— Кирпич дерьмовый. Разве это кирпич? Дай-ка сюда…
Он ловко подхватил кирпич левой рукой, которая до сих пор у него так и была «всухé», подбросил его, укладывая на ладони, и, легонько, точно яйцом об яйцо, тюкнув по нему молотком, выколол то, что надо. Так же у него получилось и с другим, и с третьим, и со всеми кирпичами, только иные он обкалывал не с одного, а с двух и больше осторожных ударов.
— Да-а! — сказал майор. — Вот это да! Ну, черт!
Но старый мастер желал еще быть и великодушным — он отнес завидную лихость своих ударов за счет неодинакового качества кирпичей.
— Попадается, что и ничего. — Однако не удержался от хитрой улыбки. — И, гляди, подряд сколько попалось…
Мы с майором расхохотались, посмеялся и сам Егор Яковлевич, и я увидел, что он был с лихвой удовлетворен за свое поражение в другой области. Мы вдвоем обслуживали его и просто любовались, как он кирпич в кирпич подводил кладку под края старой трубы, как потом были выбиты из-под ее плечиков бруски — и ничего ужасного не произошло, и все было как по шнуру, хотя Егор Яковлевич ни разу и за прави́ло не взялся.
Сумерки уже притемнили комнату, когда Егор Яковлевич, кряхтя, слез со своих подмостков, и наступил торжественный момент опробования новой печи. Я хотел было включить свет, но Егор Яковлевич запротестовал:
— Ни к чему. Огня не увидим, что ли?..
Он опустился перед печью, но не на корточки, а на колени, и сел на задники своих огромных валенок, как сидят обыкновенно мужики в санях, возле костров или вокруг общего котла на земле. Выложив на сырой еще решетке щепочки и легкие чурочки, он вытер спичку, но не поднес тотчас к подтопе, а зажег клок газеты и сунул его в маленькую дверцу поддувала внизу и только потом сгоревшую до самых его ногтей и загнувшуюся крючком спичку ткнул под мелкие, курчавые стружки. Газета быстро сгорела в поддувале, а в печи костерок разгорался медленно, слабо, — я боялся дышать, глядя на него, — но разгорался. В полном молчании мы все трое смотрели на него. Вот он пошел и пошел веселее, охватывая уже и щепочки покрупнее, — да, поначалу это было так у меня и в старой печке, а вот что дальше будет? Егор Яковлевич подкладывал дровишки, располагая их по методу Ивановны, огонь цеплялся за них все увереннее и живее, и дальше — больше, печь запылала ярко и весело, и это было особенно красиво и приятно в сумерках, заполнявших комнату. Егор Яковлевич тяжело поднялся с колен.

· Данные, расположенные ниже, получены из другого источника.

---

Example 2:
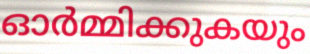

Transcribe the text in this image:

ഓർമ്മിക്കുകയും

— Ну, с новой печкой вас! — сказал он и стал в рабочем ведре мыть руки.
Так вот почему он не дал мне включить свет: так огонь в печи был виднее, красивее. Егор Яковлевич был поэт своего дела.
Когда мы с майором умылись и переоделись, я не без тревоги приступил наконец к вопросу о том, какую оплату Егор Яковлевич желал бы получить. «Моя оплата известна», — помнил я его слова, и был готов на все, но меня тревожило то, что я не знал, хватит ли у меня наличных денег для расчета на месте. Печка горела отлично, уже были сунуты крупные дрова, и они занялись, и все было так хорошо, что я забыл выбежать и посмотреть, идет ли дым из трубы: идет, раз печка не дымит.

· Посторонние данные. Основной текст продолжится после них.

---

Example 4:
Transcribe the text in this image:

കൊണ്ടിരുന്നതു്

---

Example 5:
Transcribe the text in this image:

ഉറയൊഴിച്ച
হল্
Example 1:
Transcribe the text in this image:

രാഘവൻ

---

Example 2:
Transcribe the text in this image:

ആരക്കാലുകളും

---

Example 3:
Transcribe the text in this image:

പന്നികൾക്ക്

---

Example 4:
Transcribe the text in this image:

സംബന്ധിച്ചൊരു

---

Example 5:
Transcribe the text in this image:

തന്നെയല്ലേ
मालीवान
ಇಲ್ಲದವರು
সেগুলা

— Ну, что об этом толковать, — как-то отмахнулся Егор Яковлевич от вопроса, — что об этом толковать…
— Нет, а все же, Егор Яковлевич, я вас очень прошу сказать: сколько вы должны получить?
— Ну, сколько ему, столько и мне, — опять же не то всерьез, не то так просто сказал он, показывая на майора. — Вместе работали. Да и вас еще надо в долю: помогали.
— Егор Яковлевич, — вмешался майор, — тут у нас другие совсем отношения, другие счеты, мне ничего не полагается. Я сказал наперед, что ничего не возьму, поскольку не специалист…
— А я ничего не возьму, поскольку специалист. Понятно? Есть о чем толковать! Давайте-ка лучше по случаю запуска печи… Теперь уж и я не откажусь…
Я попытался соврать, что, мол, оплата эта, в сущности, для меня ничуть не обременительна, что большую часть суммы заплатит школа, но тут Егор Яковлевич прервал меня строго и обидчиво.
— Вот это вы уже совсем зря говорите, чтобы я еще со своей школы деньги взял… Не настолько я бедный, слава богу, и этого никогда не позволю…
Может быть, эта обидчивость у него явилась из досады, что майор и в этом вопросе упредил его, отказавшись от денег заранее, но так или иначе, разговор этот мне пришлось прекратить.